Interesting but ultimately meaningless when the context of each use cannot be known.

>Doesn't use punctuation, doesn't start a sentence with a capital letter.

>comma splice run-on sentence

Stylistic rather than grammatical correction, try again.

I hope your parents tried again.

Well, in my case they at least tried.

hell yea dude I read Starship Troopers too lmao

Whoa, it's almost as if something very important happened in the early 1900s, to make people question these ideas. What might that be?

whose rod dreher here

Entitlement is the future, man grows ever more abstracted from god and nature.

I've heard that in the States, welfare is referred to as an "entitlement program."

Dunno, its almost as if the very foundation of pre-20th century society destroyed itself through war or something

Fascinating.

Is duty's decline a product of nihilistic thought brought through the rise of existentialism and the bleak reality of the World Wars?

There seems a correlation in time.

Did the decline of the Christian view to suffering give rise to the demand for things which are ours by "right?"

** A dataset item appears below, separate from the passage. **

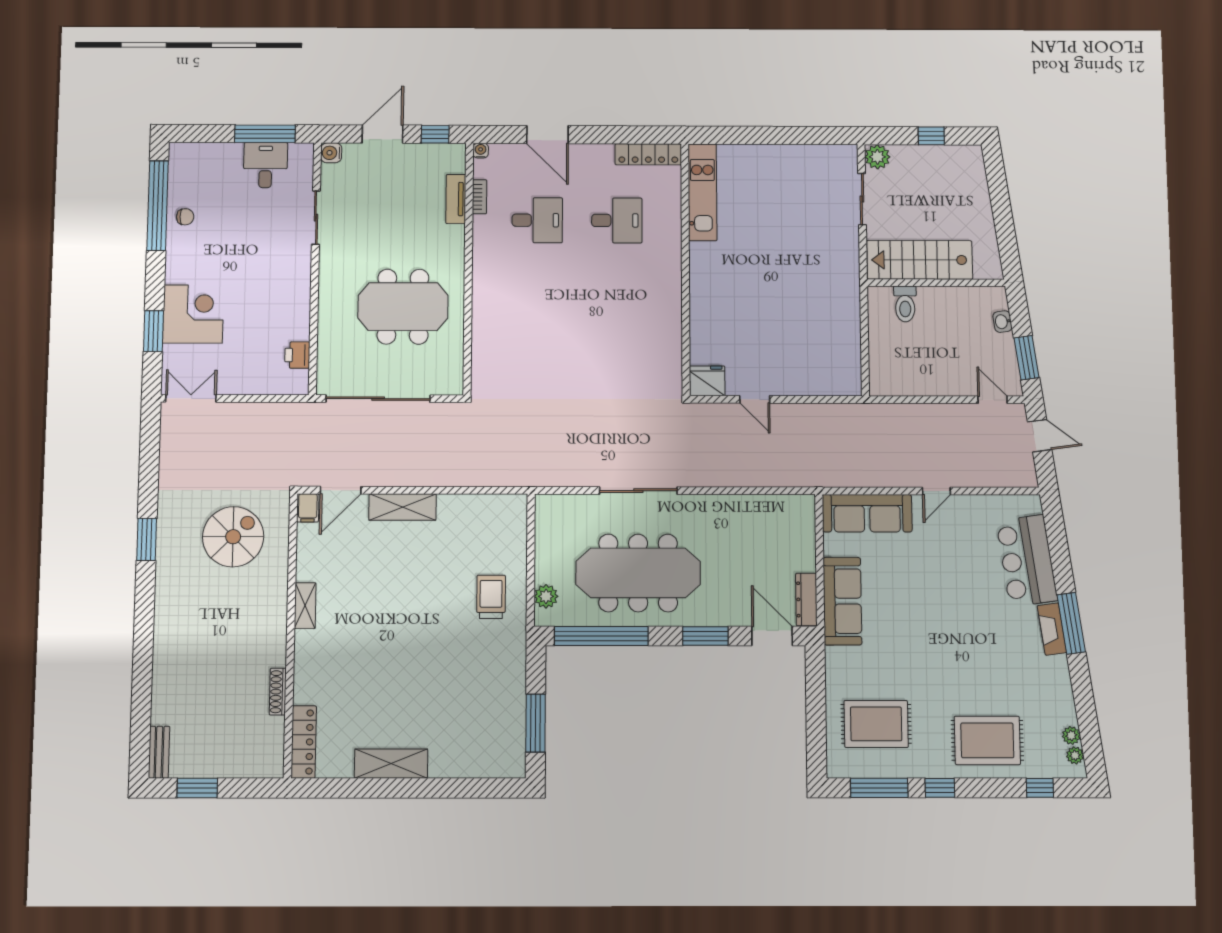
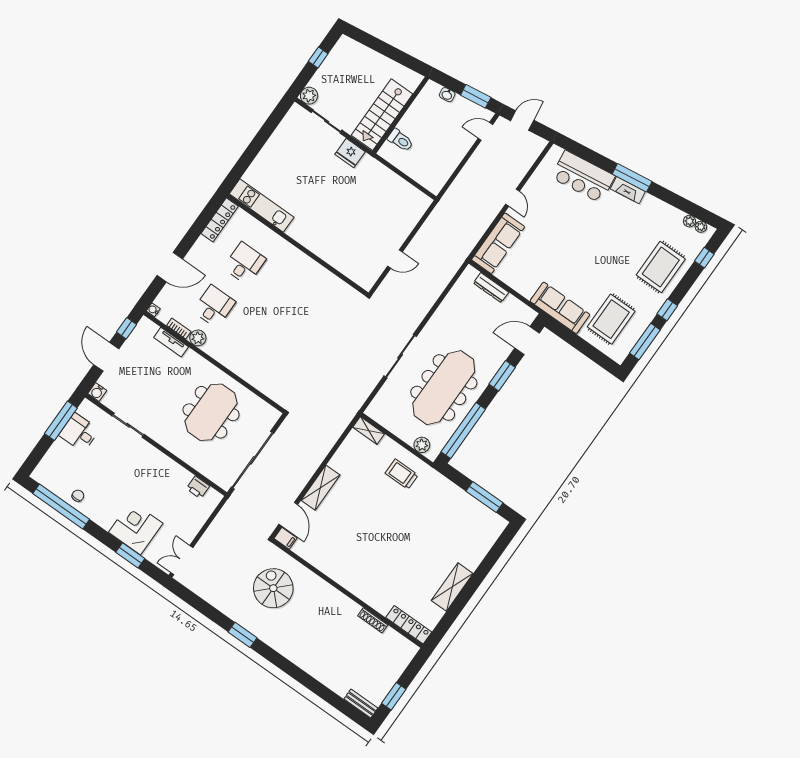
plant: (484, 227) -> (198, 338), added
fridge: (707, 381) -> (350, 153), moved, turned -90
dresser: (806, 599) -> (491, 288), moved
sofa: (842, 601) -> (560, 308), moved
shelving: (305, 606) -> (369, 430), moved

I suspect the answer is 'yes,' on both counts, but I am not a historian.

I also suspect the increasingly transient nature of societal modes of living engendered an uptake in self-oriented worldviews - as the self is an immutable architectural feature of an otherwise ephemeral world.

Similarly, the increasingly globalist nature of society and theology is an erosive force against human social barriers like nations, religion, and capital. As familiarity with the "other" increases, the desire to make the unknown known likewise increases.

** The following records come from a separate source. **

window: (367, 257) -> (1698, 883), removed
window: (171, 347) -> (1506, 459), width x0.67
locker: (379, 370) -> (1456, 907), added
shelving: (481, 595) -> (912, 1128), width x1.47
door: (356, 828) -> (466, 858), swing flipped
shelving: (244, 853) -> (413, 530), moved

I suspect this trend jeopardizes the prominence of duty to all things; the further removed from the subject, the more jeopardized the abstraction.

However, "self" remains an, as yet, immutable social barrier. Still, even the desire for its dissolution became more evident along this timeline. Whitman's "Leaves of Grass," appears shortly after the cresting of duty's prominence takes place.

Fascinating - and now we are on the cusp of stabilization or destabilization.

What fresh wind catches the sails?

It's funny, we have a tendency to focus on the middle of the 20th century as the most important time in all history, when objectively--as shown in this chart-- the 19th century was far more interesting.

Yes, I'd have to agree that it was very interesting.

It seems man largely thought in even terms on his duties or rights for most of the 19th century.

In one chart we have the adolescent struggles of the West as it wavers between Individualism and Nationalism (or any other group-oriented 'ism.').

I say adolescence, but I do not mean it in the sense of a singular event. Rather, Man is cyclically born and reborn in a variety of ways, and is eternally adolescent.

This illustrates one adolescence in particular.

One which is still underway, I surmise.